In a major shake up of news broadcasts on RTÉ in early 2013, Byrne joined the current affairs programme Prime Time as an anchor alongside Miriam O'Callaghan and Pat Kenny.

In November 2014, it was announced that she would have her own current affairs show, Claire Byrne Live, which would be broadcast on RTÉ One from January 2015.

In August 2020 Byrne took over as presenter of the re-titled Today with Claire Byrne, which had been known as Today with Sarah McInerney for the summer, after the retirement of Sean O'Rourke.

In February 2022, an episode of Claire Byrne Live aired entitled 'The Rise of Sinn Féin' which featured several guests explaining why they would or would not vote for Sinn Féin.

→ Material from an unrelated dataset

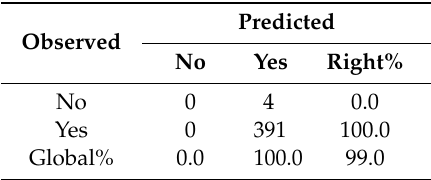
Table 14. Classification success for using WhatsApp.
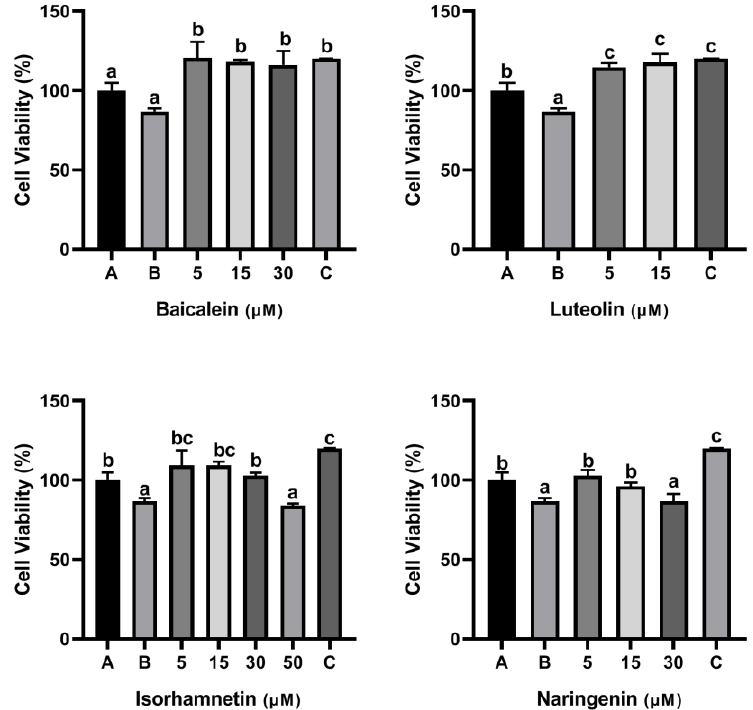
Figure 8. Effects of four flavonoids on the viability of Caco- 2 cells induced by ω -5 gliadin-derived peptide P4. A (blank group): only Caco- 2 cells; B (control group): 500 μg/mL ω -5 gliadin-derived peptide P4+Caco-2 cells; C (positive control group): 10 nM Dexamethasone+Caco-2 cells. Note: different letters indicate significant differences between groups ( p < 0.05).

The episode was subject to criticism for alleged bias against the party, the credibility of the responses, and questions raised about RTÉ's responsibilities as a public broadcaster.

In May 2022, it was announced that Claire Byrne Live would end, and its final episode would air on 30 May 2022.

In April 2023, Byrne began hosting Ireland's Smartest, a quiz show developed by RTÉ.

Byrne was tipped to become host of The Late Late Show when fellow NK Management client Ryan Tubridy announced his departure; Byrne, however, ruled herself out in May 2023.

As of late 2025, Byrne was scheduled to leave RTÉ to rejoin Newstalk, starting from early 2026. David McCullagh was named as the new host of the Today with ... programme, scheduled to take over the show from November 2025.

Byrne's show started on Newstalk in February 2026, with The Claire Byrne Show replacing Pat Kenny's slot on weekdays from 9:00AM-12:00PM.

==Personal life==
Byrne was previously married to radio executive Richard Johnson; the marriage ended in 2006. In 2013, she became engaged to business consultant Gerry Scollan. In 2016, Byrne married Scollan at a ceremony in Dublin attended by close friends and family. She has three children, a boy born in 2013, and two girls, born in 2014 and 2017.

In January 2015, she said in an interview that due to financial commitments she could not afford to be a stay at home mum for her children.

On 23 March 2020, Byrne announced that she had tested positive for COVID-19. She returned to filming Claire Byrne Live in the RTÉ 1 studio on 6 April 2020. Her garden shed, from which she presented in 2020, became the focus of attention again on 4 April 2022 when Byrne tested positive for COVID-19 for a second time and presented both her radio and television programme from the shed.